The best things in life are not things. Good health, a pain free day, enough food and comfortable shelter are all so much more important. Feeling safe, cared for and loved will provide more contentment than any number of possessions. Yet, it is still so hard not to feel possessive of the things we own.
I love to read good books; I have had some interesting discussions with friends about what makes a book good. I have many bookshelves full of books that I have enjoyed and that I enjoy sharing with others. I lend books out to friends regularly. A physical book is, generally, a low value and easily replaceable item. I often buy my books second hand as I do not need them to be in pristine condition. I have avoided moving to an ebook reader as I wish to be able to share my books around. Why then do I feel irritation when one is not returned? Surely it is better that a book be read than that it gather dust on a bookshelf.
I recently noticed that a few of my much enjoyed books had gone. I remember lending some of them out so approached the lady I thought I had leant them to and asked if she had them. She did not. She had another book of mine and had borrowed one of the missing volumes at another time but returned it. As I lend my books out widely and regularly they could be with any number of people. I felt a sense of embarrassment at having asked for their return. I felt petty and mean, especially when I realised that I had approached the wrong person.
I am as much annoyed by the irritation I feel at the loss of these possessions as about the loss itself. I try to be a generous and giving person and do not wish to concern myself about a few books that I have leant out and that can easily be replaced. When I have finished with some item; toys that my children have outgrown, books that I have read but not enjoyed or clothes that will no longer be worn but that are still in good condition; I gain pleasure from passing them on to someone who will benefit from them. A number of my friends use sites such as ebay to raise money from such things. I have sold a few, small bits and pieces, but found that I gained more satisfaction from passing on freely than from the small sums I raised through sales. When I have expressed this view I have been accused of not appreciating that others have more need of the money than I. Whatever the truth of this, I would not wish to try to influence others behaviour. If they derive satisfaction (and useful money!) from selling items then that is good. I derive satisfaction from giving things away, but only I guess when I have finished with the items myself.
My feeling of loss over a few books cannot be explained in purely monetary terms. In lending out a possession we show trust in the borrower; we show that we wish to share what we have with them.
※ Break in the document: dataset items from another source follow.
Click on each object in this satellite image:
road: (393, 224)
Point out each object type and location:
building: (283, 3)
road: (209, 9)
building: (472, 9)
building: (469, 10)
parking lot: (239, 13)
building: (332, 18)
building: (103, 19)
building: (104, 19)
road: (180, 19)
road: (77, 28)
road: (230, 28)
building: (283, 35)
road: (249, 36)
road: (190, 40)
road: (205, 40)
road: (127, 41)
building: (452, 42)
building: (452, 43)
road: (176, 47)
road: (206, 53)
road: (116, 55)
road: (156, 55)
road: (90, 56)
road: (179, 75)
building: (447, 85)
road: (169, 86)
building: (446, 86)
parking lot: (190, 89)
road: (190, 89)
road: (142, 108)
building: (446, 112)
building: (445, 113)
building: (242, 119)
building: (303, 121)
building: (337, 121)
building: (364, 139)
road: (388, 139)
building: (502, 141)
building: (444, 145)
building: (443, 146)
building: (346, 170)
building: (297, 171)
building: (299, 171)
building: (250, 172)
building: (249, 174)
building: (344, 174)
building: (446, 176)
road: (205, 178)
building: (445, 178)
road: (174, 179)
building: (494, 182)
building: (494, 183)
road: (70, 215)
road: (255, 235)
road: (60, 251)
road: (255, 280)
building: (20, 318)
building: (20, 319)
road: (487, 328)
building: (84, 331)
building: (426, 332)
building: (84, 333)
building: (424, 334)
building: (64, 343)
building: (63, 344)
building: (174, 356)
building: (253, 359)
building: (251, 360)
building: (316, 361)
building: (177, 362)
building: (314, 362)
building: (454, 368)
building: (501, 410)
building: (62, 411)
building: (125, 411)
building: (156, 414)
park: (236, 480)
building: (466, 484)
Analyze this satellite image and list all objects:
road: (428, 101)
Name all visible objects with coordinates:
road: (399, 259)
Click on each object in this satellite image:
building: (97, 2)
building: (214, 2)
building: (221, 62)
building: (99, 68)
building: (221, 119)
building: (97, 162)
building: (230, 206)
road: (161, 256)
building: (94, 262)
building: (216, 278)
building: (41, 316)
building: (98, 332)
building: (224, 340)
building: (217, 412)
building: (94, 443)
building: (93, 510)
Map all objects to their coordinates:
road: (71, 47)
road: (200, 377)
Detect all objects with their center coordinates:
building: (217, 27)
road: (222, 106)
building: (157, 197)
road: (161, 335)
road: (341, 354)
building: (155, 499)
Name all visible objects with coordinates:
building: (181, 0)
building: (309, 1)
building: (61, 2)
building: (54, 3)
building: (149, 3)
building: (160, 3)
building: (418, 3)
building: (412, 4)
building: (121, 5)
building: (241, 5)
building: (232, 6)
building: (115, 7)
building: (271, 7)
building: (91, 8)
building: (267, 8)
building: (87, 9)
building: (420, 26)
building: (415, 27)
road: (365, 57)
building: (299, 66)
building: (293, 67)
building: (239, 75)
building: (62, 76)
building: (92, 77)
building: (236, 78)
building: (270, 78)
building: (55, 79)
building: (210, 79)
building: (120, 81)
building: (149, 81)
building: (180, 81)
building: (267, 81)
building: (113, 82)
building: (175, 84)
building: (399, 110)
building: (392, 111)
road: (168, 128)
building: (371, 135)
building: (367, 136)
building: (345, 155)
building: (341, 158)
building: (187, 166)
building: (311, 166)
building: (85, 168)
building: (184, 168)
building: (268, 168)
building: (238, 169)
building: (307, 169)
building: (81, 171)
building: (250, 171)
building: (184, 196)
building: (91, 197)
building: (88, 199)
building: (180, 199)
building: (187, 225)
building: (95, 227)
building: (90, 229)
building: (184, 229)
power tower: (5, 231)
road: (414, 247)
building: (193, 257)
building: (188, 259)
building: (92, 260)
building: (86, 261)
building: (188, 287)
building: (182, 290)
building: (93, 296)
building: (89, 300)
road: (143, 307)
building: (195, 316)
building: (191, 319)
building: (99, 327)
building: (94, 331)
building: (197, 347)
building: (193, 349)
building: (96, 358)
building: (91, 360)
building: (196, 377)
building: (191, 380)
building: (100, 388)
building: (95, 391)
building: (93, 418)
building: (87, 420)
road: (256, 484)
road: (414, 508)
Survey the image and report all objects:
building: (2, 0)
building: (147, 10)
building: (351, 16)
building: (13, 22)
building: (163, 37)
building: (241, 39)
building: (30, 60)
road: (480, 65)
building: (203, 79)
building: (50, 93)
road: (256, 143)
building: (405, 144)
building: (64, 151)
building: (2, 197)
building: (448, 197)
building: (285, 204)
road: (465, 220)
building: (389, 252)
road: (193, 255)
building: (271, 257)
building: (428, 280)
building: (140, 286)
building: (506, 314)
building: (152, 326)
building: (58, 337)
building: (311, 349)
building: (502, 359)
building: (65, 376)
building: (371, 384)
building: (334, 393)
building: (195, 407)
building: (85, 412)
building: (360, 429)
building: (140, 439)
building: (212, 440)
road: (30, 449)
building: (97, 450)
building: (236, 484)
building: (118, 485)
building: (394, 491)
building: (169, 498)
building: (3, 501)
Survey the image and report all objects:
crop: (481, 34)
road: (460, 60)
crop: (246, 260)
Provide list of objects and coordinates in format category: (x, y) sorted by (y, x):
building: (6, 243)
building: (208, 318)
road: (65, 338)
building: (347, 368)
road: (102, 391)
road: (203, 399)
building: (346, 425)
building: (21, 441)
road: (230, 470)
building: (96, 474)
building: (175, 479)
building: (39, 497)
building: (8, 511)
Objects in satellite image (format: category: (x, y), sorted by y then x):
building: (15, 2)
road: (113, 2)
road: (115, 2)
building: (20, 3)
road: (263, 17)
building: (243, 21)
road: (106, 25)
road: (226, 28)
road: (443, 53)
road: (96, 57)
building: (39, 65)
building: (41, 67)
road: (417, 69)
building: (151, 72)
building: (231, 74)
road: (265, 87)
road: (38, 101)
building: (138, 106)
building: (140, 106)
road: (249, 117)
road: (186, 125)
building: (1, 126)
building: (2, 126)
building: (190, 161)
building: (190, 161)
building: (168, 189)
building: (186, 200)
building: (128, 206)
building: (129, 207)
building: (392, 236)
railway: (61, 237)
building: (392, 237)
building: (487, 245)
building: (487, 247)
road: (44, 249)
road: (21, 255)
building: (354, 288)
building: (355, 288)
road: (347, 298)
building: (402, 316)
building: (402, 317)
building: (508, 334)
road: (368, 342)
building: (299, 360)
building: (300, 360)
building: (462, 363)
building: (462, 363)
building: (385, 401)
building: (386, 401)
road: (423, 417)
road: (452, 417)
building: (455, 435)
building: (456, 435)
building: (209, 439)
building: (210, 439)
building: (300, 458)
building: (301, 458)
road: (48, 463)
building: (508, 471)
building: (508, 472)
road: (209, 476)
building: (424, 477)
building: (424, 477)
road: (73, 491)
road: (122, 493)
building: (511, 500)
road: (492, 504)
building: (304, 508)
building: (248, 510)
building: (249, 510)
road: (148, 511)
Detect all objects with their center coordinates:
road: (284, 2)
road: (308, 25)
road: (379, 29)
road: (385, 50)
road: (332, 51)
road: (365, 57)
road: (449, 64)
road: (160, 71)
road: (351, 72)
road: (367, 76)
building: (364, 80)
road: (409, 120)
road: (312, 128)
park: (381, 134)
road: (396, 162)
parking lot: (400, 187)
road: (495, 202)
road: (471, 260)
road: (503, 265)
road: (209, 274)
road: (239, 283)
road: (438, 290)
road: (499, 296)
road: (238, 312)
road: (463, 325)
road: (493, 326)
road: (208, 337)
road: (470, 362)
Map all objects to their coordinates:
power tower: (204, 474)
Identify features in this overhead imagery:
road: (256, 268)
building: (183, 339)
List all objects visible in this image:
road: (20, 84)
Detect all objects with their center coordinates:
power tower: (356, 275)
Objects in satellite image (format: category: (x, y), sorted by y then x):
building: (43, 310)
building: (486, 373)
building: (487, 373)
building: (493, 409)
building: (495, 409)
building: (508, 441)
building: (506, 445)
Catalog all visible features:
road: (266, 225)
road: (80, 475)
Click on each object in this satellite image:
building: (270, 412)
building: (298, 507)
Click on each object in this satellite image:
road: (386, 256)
When I have borrowed from a friend I have taken especially good care not to cause damage. Perhaps some of the irritation that can arise from such acts of kindness is in the unknown differences in how a person values an item. There are books that I have leant out that I would happily give away; I do not require them back. There are other, much loved tomes, that I am lending out because I wish to share the enjoyment; I would wish this book to be returned. I cannot expect a borrower to know the difference.
One of my friends keeps a notebook in which she writes down who she lends a book to and when. She also writes her name in her books. Perhaps if the loss of a few books irritates me then I should follow her example. I would prefer, however, to just get over my possessiveness. Good things should be shared and I want to continue to pass on the joy of reading a good book. I wish to cultivate a more generous spirit and not be mean and petty with my possessions.
It is the things that we do not own and cannot replace that have a true value. Our possessions only have a value in the pleasure that we derive from them; it is the pleasure that is of value rather than the thing. Today I will sort through my bookshelves and try to work out which of my books are missing. If I regret their loss then I will replace them. I will remember how fortunate I am that I can do this. I will continue to lend out my favourite books and hope that the pleasure that I derived from reading them can be shared. I will strive to improve myself by cultivating a more generous spirit. How much richer our world would be if all could manage to be just that little bit more giving, not of things, but of themselves.
I fully understand your feelings, even though I would like to think of myself as a generous person. I am so careful with my possessions that it irks me when others are not. Perhaps this is also an area where I can “chill out.”